Zo pak je het aan
Kun je het artikel over de jongerenlobbyisten van de Girls Advocacy Alliance bij het VN-forum verder schrijven na de laatste zin?

Gekozen fragment

◇ ◇ ◇ ◇ ◇

‘’Meisjes moeten bij de Verenigde Naties mee kunnen praten over duurzame ontwikkeling in hun land’’
In 2015 werden de Sustainable Development Goals (SDGs) vastgesteld door de Verenigde Naties (VN): gezamenlijke doelen van de lidstaten voor duurzame ontwikkeling. Er zijn 17 doelen, waaronder gendergelijkheid, gelijkwaardig en kwalitatief onderwijs voor iedereen en het uitbannen van alle vormen van armoede. Jaarlijks komen alle VN-lidstaten bij elkaar om de voortgang van de SDGs te bespreken en rapporteren een aantal landen over hun eigen voortgang. Dit gebeurt tijdens het High Level Political Forum van de Verenigde Naties (VN), dit jaar van 7 tot 17 juli. Vanwege de COVID-19 pandemie vindt het forum dit jaar geheel virtueel plaats. Dit jaar is het thema ‘Accelerated action and transformative pathways: realizing the decade of action and delivery for sustainable development’, oftewel: versnelde actie om de SDGs in 2030 te behalen.
Maar liefst zes jongerenlobbyisten van de Girls Advocacy Alliance (GAA) doen online mee met verschillende sessies om zich hard te maken voor de rechten van meisjes en jonge vrouwen. Shakina (21) uit India is er dit jaar bij: ‘’Meisjes moeten mee kunnen praten bij de Verenigde Naties over duurzame ontwikkeling van hun land’’. Al eerder zijn jongerenlobbyisten van de GAA uitgenodigd om bij het HLPF hun zegje te komen doen en ook zij sluiten dit jaar weer aan om hun ervaringen te delen.
Girls Advocacy Alliance
De jongeren maken deel uit van de Girls Advocacy Alliance; een samenwerking van Plan International, Defence for Children – ECPAT, Terre des Hommes en het ministerie van Buitenlandse Zaken. De alliantie pakt geweld tegen meisjes en jonge vrouwen aan en zet zich in om de (economische) positie van meisjes en jonge vrouwen te verbeteren door lobby en beleidsbeïnvloeding op regionaal, nationaal en internationaal niveau. Dat de GAA-jongerenlobbyisten sinds 2 jaar worden uitgenodigd door de VN is de kers op de taart.
Overheden verantwoordelijk houden voor meisjesrechten
De jongeren, die tussen 7 en 17 juli in actie komen, komen uit Nepal, Uganda, India, Liberia, Kenia, Bangladesh, Sierra Leone, Ghana en de Filipijnen. In al deze landen is geweld tegen meisjes en vrouwen een groot probleem en hebben meisjes en vrouwen vaak minder kansen dan hun mannelijke leeftijdsgenoten. Het HLPF is de uitgelezen kans om hun overheden verantwoordelijk te houden en om aan te geven wat nodig is om de positie van meisjes te verbeteren.

◇ ◇ ◇ ◇ ◇

Aangeleverde gegevens
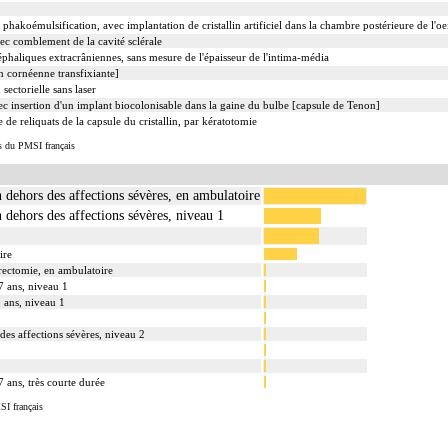
r phakoémulsification, avec implantation de cristallin artificiel dans la chambre postérieure de l'oe
ec comblement de la cavité sclérale
phaliques extracrâniennes, sans mesure de l'épaisseur de l'intima-média
on cornéenne transfixiante]
sectorielle sans laser
ec insertion d'un implant biocolonisable dans la gaine du bulbe [capsule de Tenon]
 de reliquats de la capsule du cristallin, par kératotomie
s du PMSI français
n dehors des affections sévères, en ambulatoire
n dehors des affections sévères, niveau 1
ire
itrectomie, en ambulatoire
7 ans, niveau 1
8 ans, niveau 1
des affections sévères, niveau 2
7 ans, très courte durée
SI français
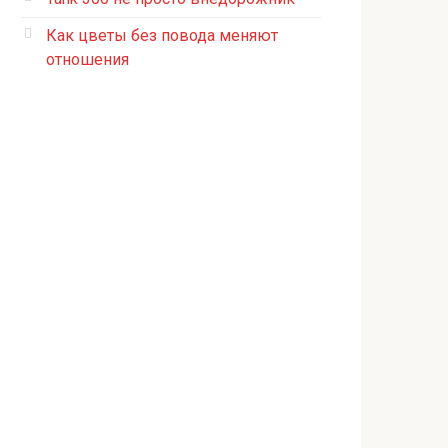
Как цветы без повода меняют
отношения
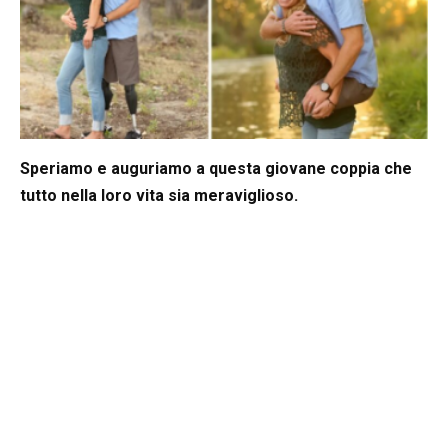
Speriamo e auguriamo a questa giovane coppia che
tutto nella loro vita sia meraviglioso.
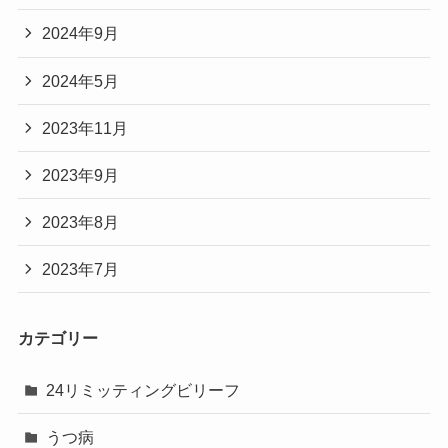
2024年9月
2024年5月
2023年11月
2023年9月
2023年8月
2023年7月
カテゴリー
24リミッティングビリーフ
うつ病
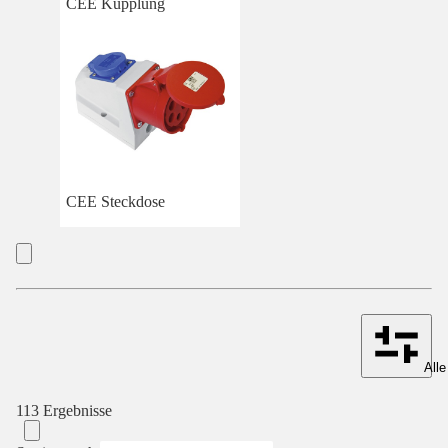
CEE Kupplung
CEE Steckdose
Alle
113 Ergebnisse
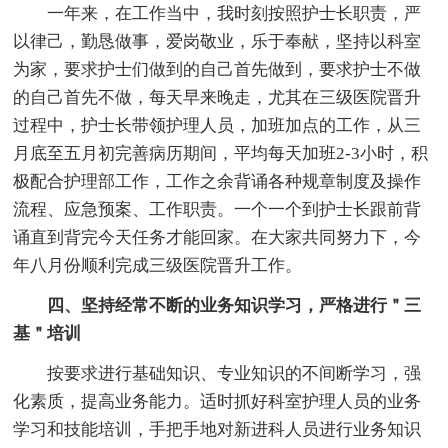
一年来，在工作当中，我时刻按照护士长职责，严
以律己，勤恳做事，爱岗敬业，乐于奉献，坚持以科室
为家，要求护士们做到的自己首先做到，要求护士不做
的自己首先不做，每天早来晚走，尤其在三级医院晋升
过程中，护士长带领护理人员，加班加点的工作，从三
月底至五月初完善病历期间，平均每天加班2-3小时，积
极配合护理部工作，工作之余背诵各种规章制度及操作
流程、应急预案、工作职责。一个一个到护士长跟前背
诵直到背完今天任务才能回家。在大家共同努力下，今
年八月份顺利完成三级医院晋升工作。
四、坚持经常不断的业务知识学习，严格进行＂三
基＂培训
按要求进行基础知识、专业知识的不间断学习，强
化素质，提高业务能力。适时抓好科室护理人员的业务
学习和技能培训，手把手地对新进科人员进行业务知识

◇ ◇ ◇ ◇ ◇

Jouw antwoord
Verder gaan zij in deze twee weken met zoveel mogelijk invloedrijke mensen om tafel die zich bezighouden met de rechten van kinderen en jongeren. Een voorbeeld daarvan is de Special Representative on Violence against Children van de VN, Najat Maalla M’jid. Zij zet zich binnen de VN in om geweld tegen kinderen uit te bannen. Ook de VN Youth Envoy Jayathma Wickramanayake en de Youth Envoy van de Afrikaanse Unie Aya Chebbi willen de jongeren spreken. Daarnaast hebben de jongeren een overleg met de Deputy Secretary General van de VN, Amina Mohammed.
Extra zorgen om meisjes tijdens coronacrisis
Plan International maakt zich ernstige zorgen om de impact van de coronacrisis op meisjes en jonge vrouwen. Meisjes zijn tijdens crises extra kwetsbaar en staan als het gaat om thuisonderwijs, voedsel en veiligheid in veel landen nog steeds achteraan in de rij. De Wereld Bevolkingsorganisatie (UNFPA) voorspelde dat er door de coronacrisis 13 miljoen meer kindhuwelijken bij zullen komen. Door de lockdowns neemt armoede toe en je dochter uithuwelijken betekent één mond minder te voeden. De jongerenlobbyisten zullen dit tijdens het HLPF benadrukken en vertellen over wat zijzelf om zich heen zien gebeuren én hoe dat moet worden opgelost. Reneka (21) uit Bangladesh: ‘’Huiselijk geweld tegen vrouwen neemt toe en veel mensen hebben geen inkomen meer. De situatie voor meisjes en vrouwen wordt hierdoor onveiliger en ze hebben ook minder toegang tot bijvoorbeeld maandverband.